The southern states seem to have the wider range of possibilities, on balance. Possibly suggests that the effect of weather is a great unknown. (???)
That’s relatively easy: the NYC
doublingdeaths doubled in two days and the total is exceeding their maximum projections.As for the US as a whole,
So I’d say stick a fork in that model. It’s done.
I share your skepticism about the accuracy of the IHME projections. I’d also caution against using any data that purports to reflect national fatalities on a timescale shorter than a full day, given the inconsistency of the various reporting jurisdictions.
New York continues to skew the total. We don’t know how much those results will be replicated across the country; we don’t know how big a factor the density, mass transit, and demographic characteristics of NYC influence the progression of the disease there. And we are just entering the time when effects of the social distancing and shutdown procedure would begin to be counted in the mortality statistics.
I think it’s too early to tell.
Vermont is interesting.
Who is the governor?
Who are the senators?
New York City is an outlier — thank goodness for the rest of the other 49 states
retired is not the same as unemployed
Agreed.
BTW, Rhode Island is trying to keep New Yorkers out:
This report which claims to be, and it sounds plausible, from an ER doc in New Orleans is alarming:
Another datum:
you know what would be interesting?
number of chinese students in each state
number of chinese tourists in each state
number of chinese <fill in the blank> in each state
As an American of Korean descent, I’m calling it a Chinese virus since it started in Wuhan.

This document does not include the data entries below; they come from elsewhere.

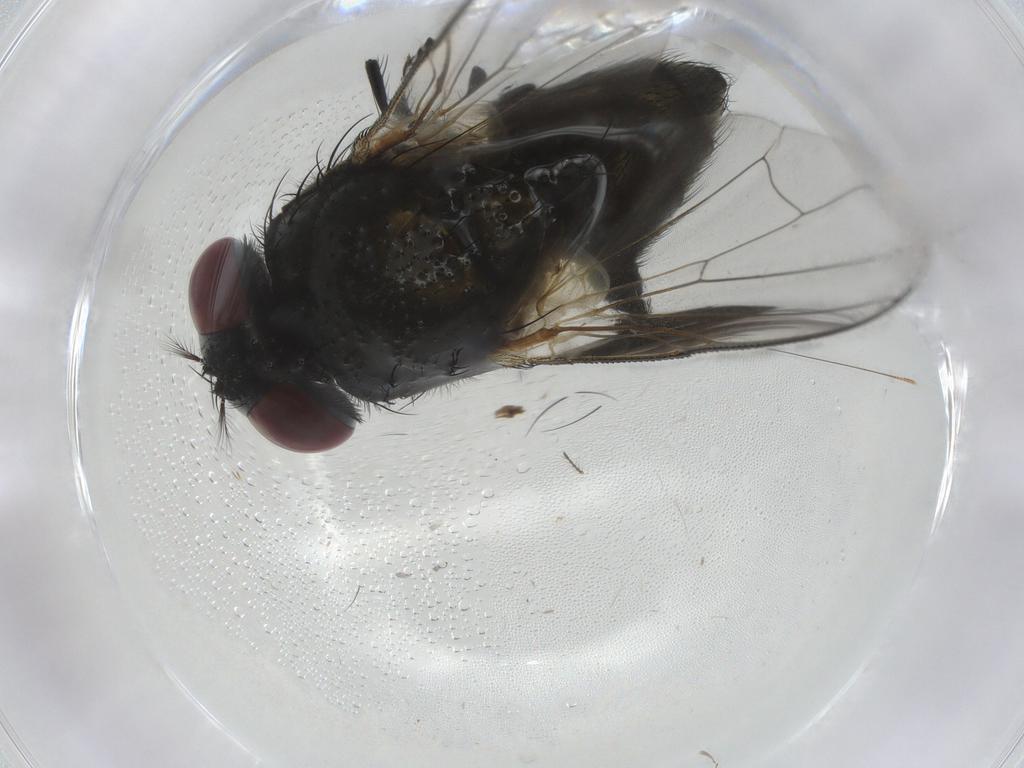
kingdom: Animalia
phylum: Arthropoda
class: Insecta
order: Diptera
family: Muscidae
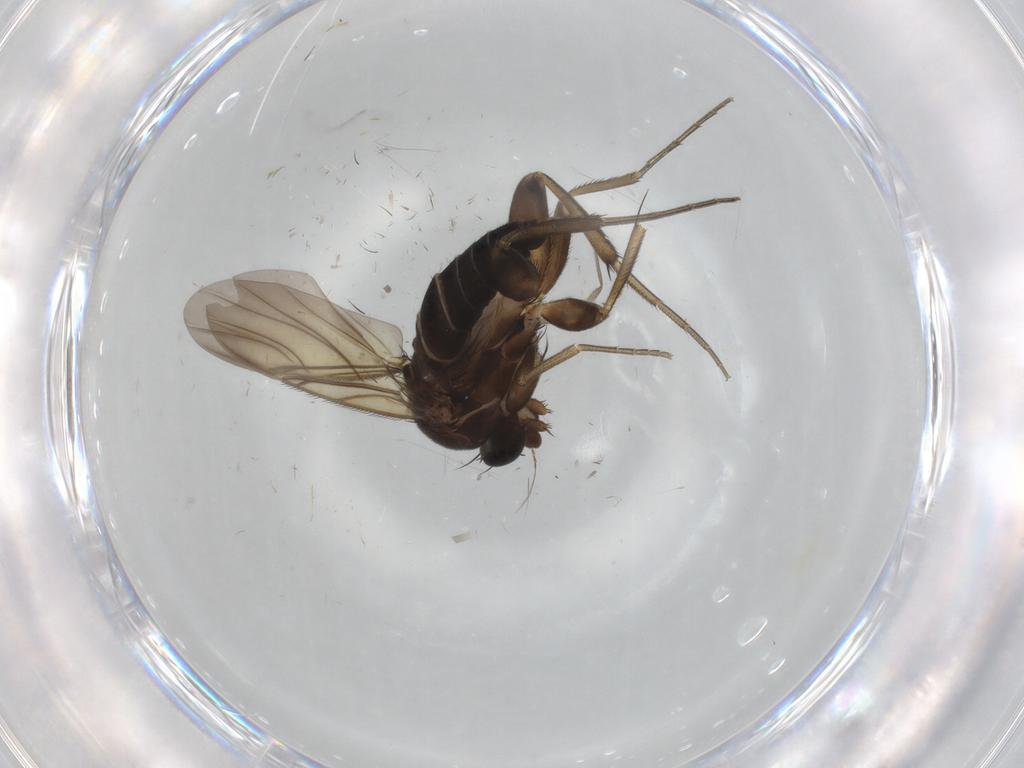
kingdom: Animalia
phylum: Arthropoda
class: Insecta
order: Diptera
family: Phoridae
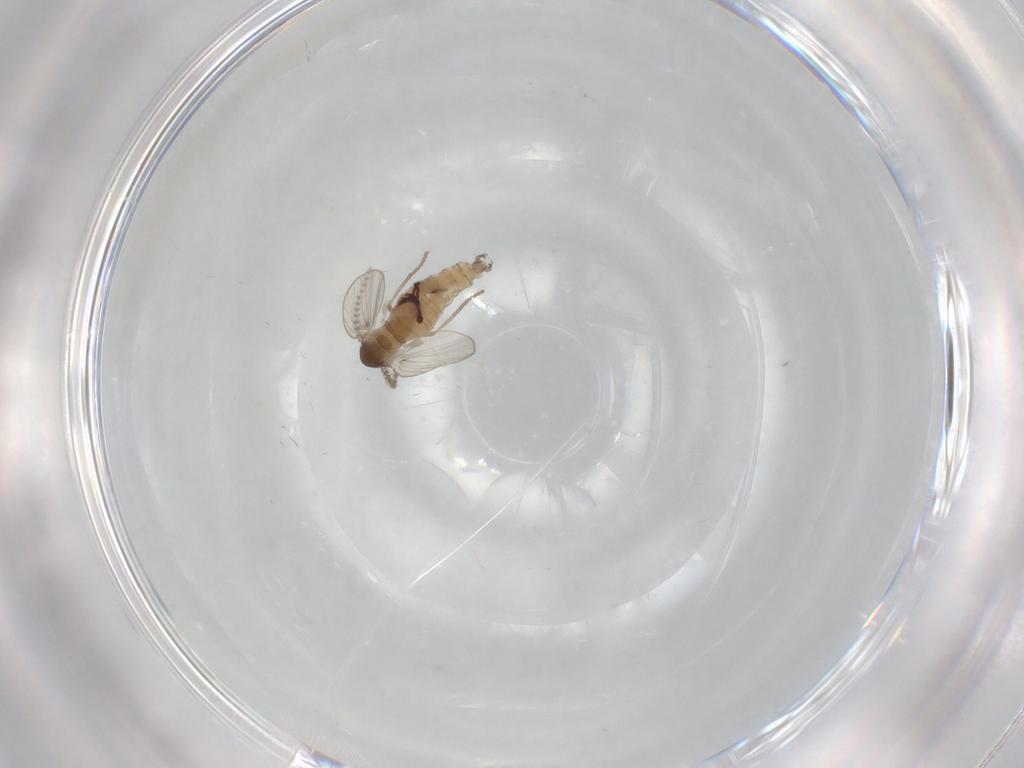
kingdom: Animalia
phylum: Arthropoda
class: Insecta
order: Diptera
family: Psychodidae
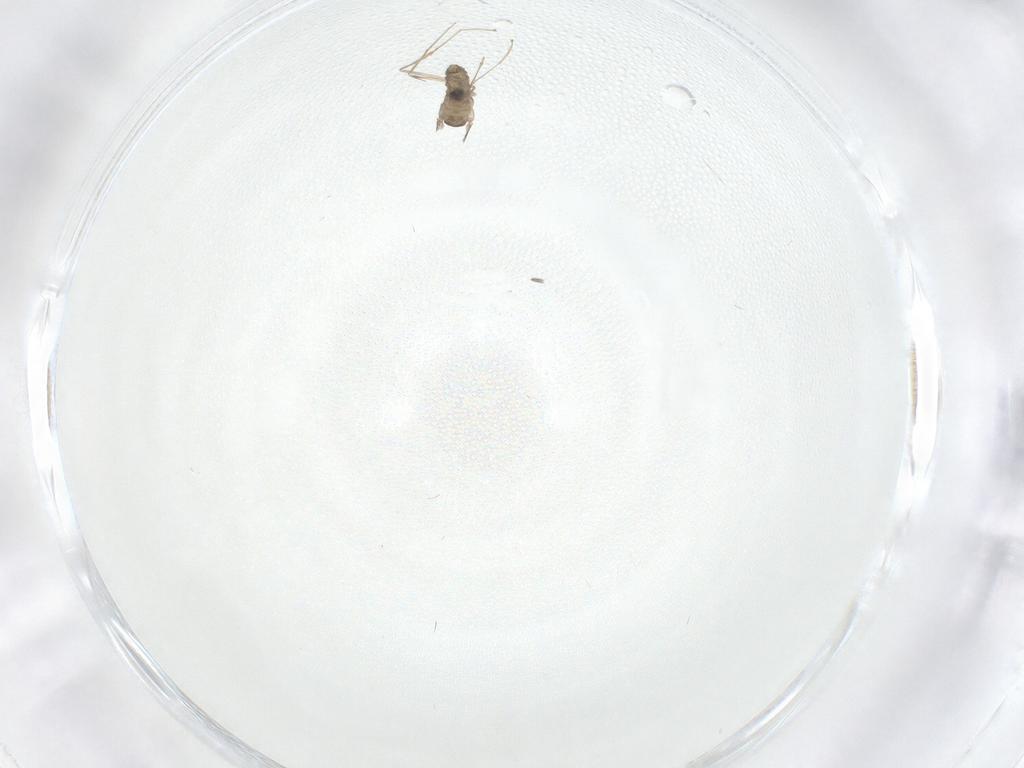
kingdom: Animalia
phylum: Arthropoda
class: Insecta
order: Diptera
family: Cecidomyiidae
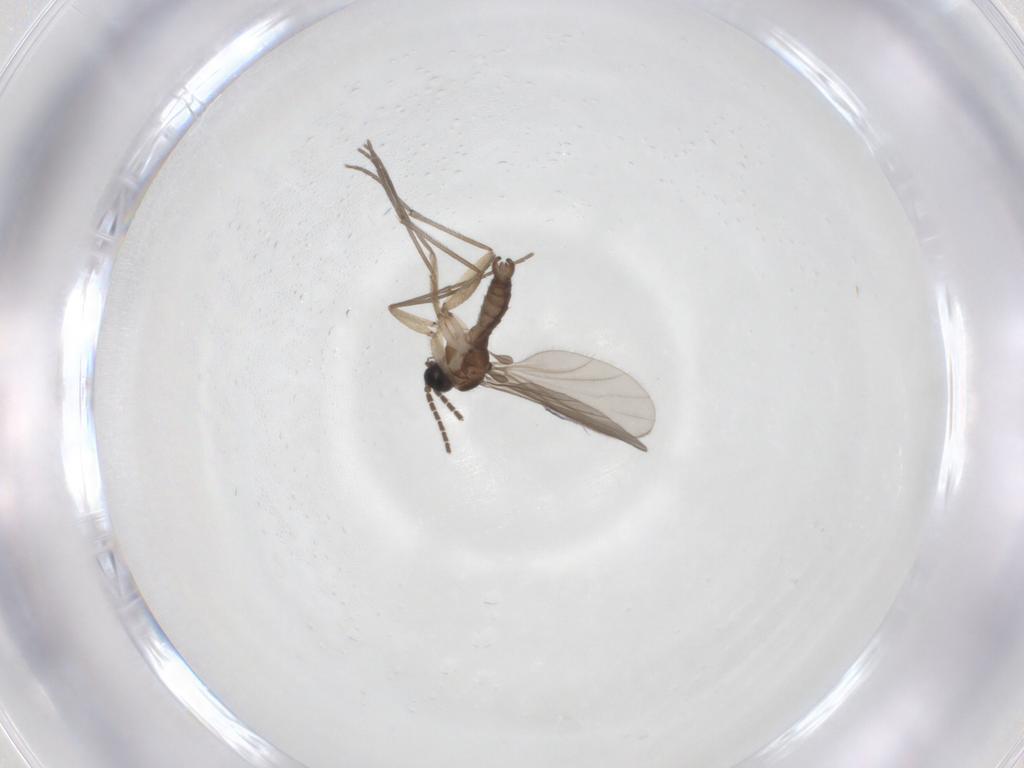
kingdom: Animalia
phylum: Arthropoda
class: Insecta
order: Diptera
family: Sciaridae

I’m offended by Asian virus because it’s simply incorrect.
I know. That’s why I mentioned both.
California has routinely blocked the construction of new hospitals.
When was the last hospital built in California?
I have no idea and have lived her all my life.
One hospital in Los Angeles recently closed in January.
Don’t block the construction of new hospitals/beds and then complain about the lack of beds, Governor hair gel
WE know what happens on a cruise ship called the diamond princess that docked in Japan
We are learning, certainly.
But the Diamond Princess is not representative of America either. It’s a great test case, because everyone on it was tested, whether or not they had symptoms. We can learn a lot from that. But it isn’t America. It’s a few thousand mostly older adults packed into close quarters together for a month, sharing facilities and trying to avoid infection.
So about 20% of them caught the virus under those conditions. We don’t know how that translates to a socially-distancing America. Half of those who tested positive were asymptomatic. That might transfer to America, but we don’t know because they were an older than average crowd; maybe young people are more likely to be asymptomatic.
We don’t yet know what “normal” America looks like. I’m sure we’ll learn soon.
it means that America will fare better than the cruise.
the cruise is the worst case scenario.
its the closest thing we have to a controlled experiment.
I live near Penn State University, where my wife is a professor. She teaches a massive online course, so essentially nothing has changed for her. There are as of this morning 15 confirmed in Centre County. PSU has lots of Chinese students. I’m not sure how much traveling back and forth they do (certainly none now). There were many in Wegmans (regional grocery chain) when I went yesterday. So just based on that the correlation can’t be that big.
My wife got essentially the same email from many of her students that went back to China, which said something to the effect of “China has conquered the virus, medical care is so much better here, so I’m staying here, can I finish the course from here?” Reminded me of my grad school days at Cornell (’76-’82), where someone would distribute Maoist propaganda to our mailboxes. There was a major earthquake in China that killed 10’s of thousands, but not according to the Maoist rag. “The Chinese people, under the revolutionary guidance of Chairman Mao, leapt to the ground and wrestled the earthquake into submission, and no one died”.